Start to finish, return the listing below exactly, pictures excluded.

=== Begin Enclosure ===

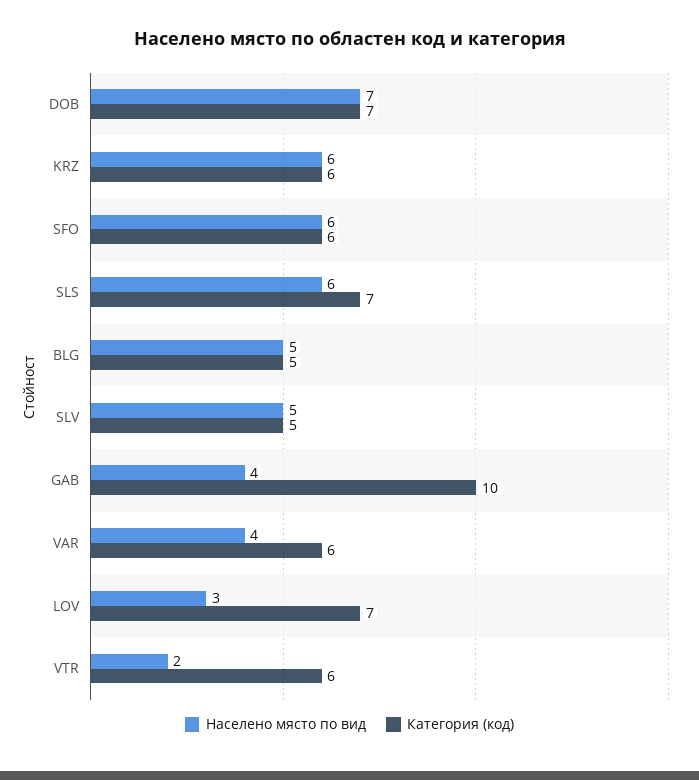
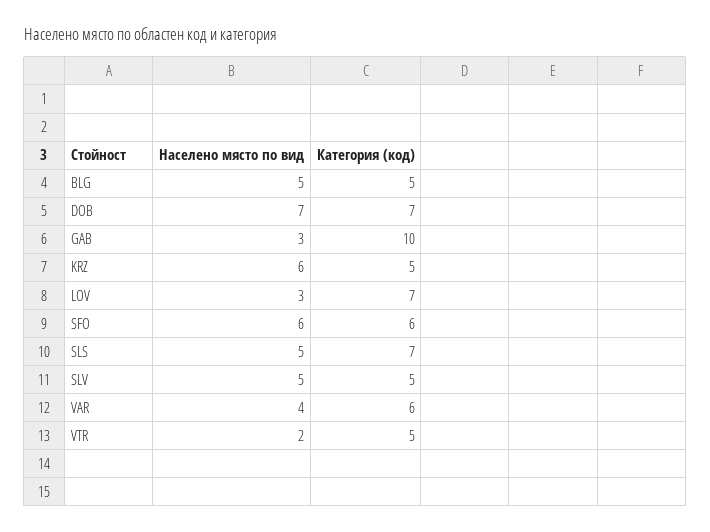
Категория (код), KRZ: 6 -> 5
Населено място по вид, SLS: 6 -> 5
Населено място по вид, GAB: 4 -> 3
Категория (код), VTR: 6 -> 5

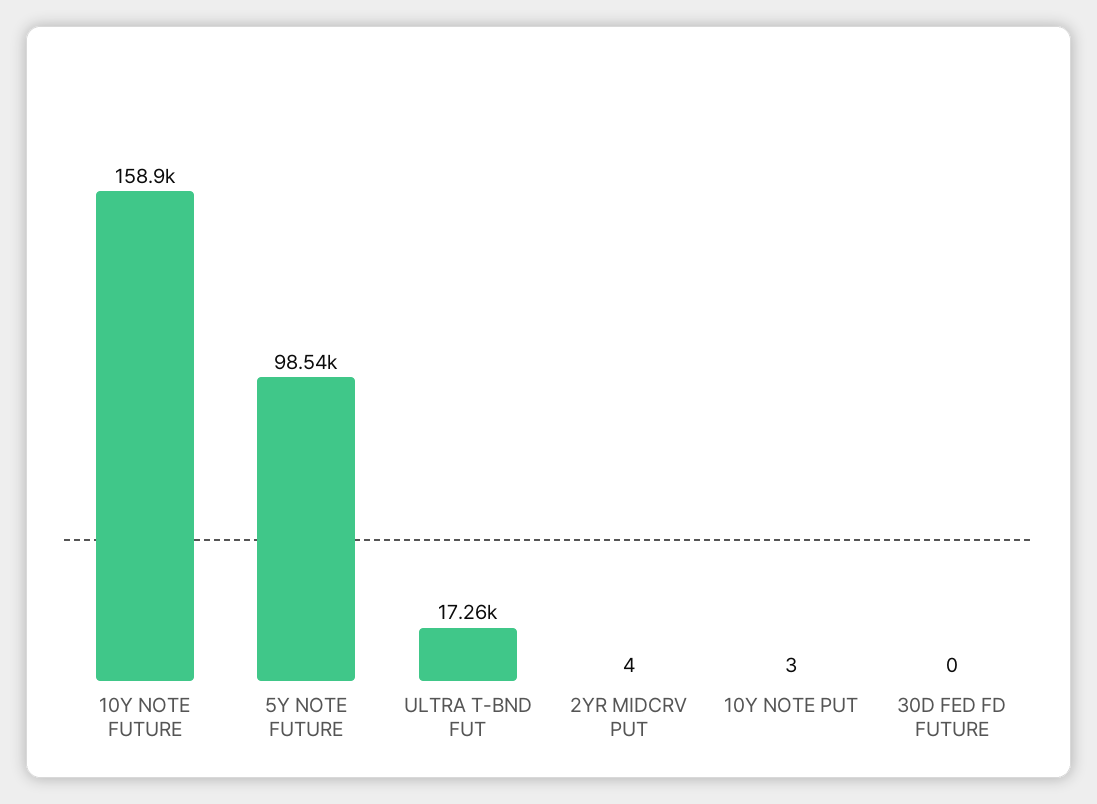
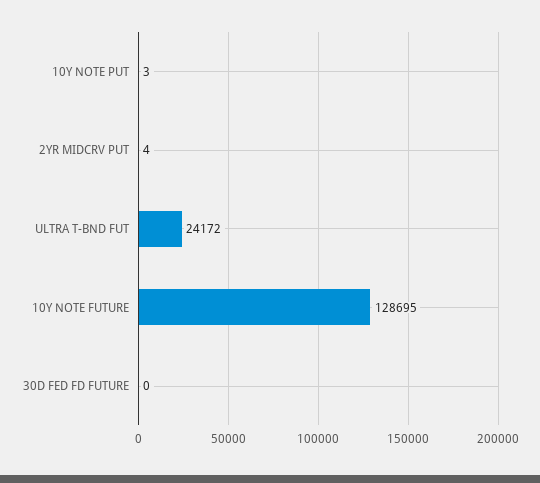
10Y NOTE FUTURE: 158900 -> 128695
5Y NOTE FUTURE: 98540 -> none
ULTRA T-BND FUT: 17260 -> 24172

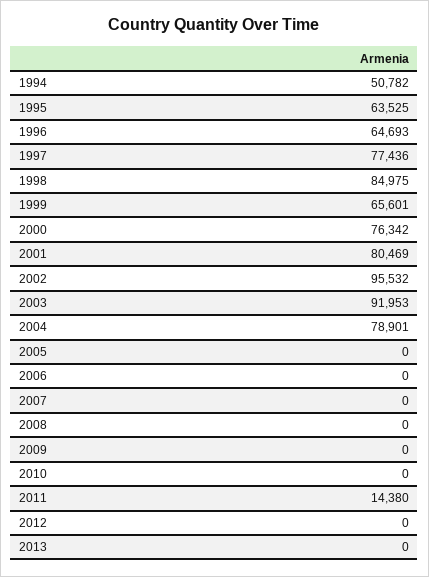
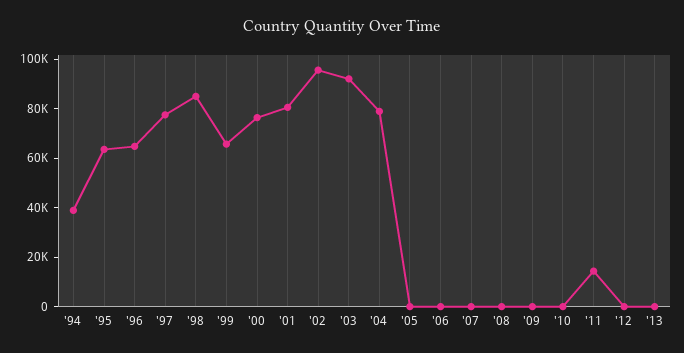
1994: 50782 -> 40000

=== End Enclosure ===

RESULT FOR THIS EXERCISE:
Категория (код), KRZ: 6 -> 5
Населено място по вид, SLS: 6 -> 5
Населено място по вид, GAB: 4 -> 3
Категория (код), VTR: 6 -> 5

10Y NOTE FUTURE: 158900 -> 128695
5Y NOTE FUTURE: 98540 -> none
ULTRA T-BND FUT: 17260 -> 24172

1994: 50782 -> 40000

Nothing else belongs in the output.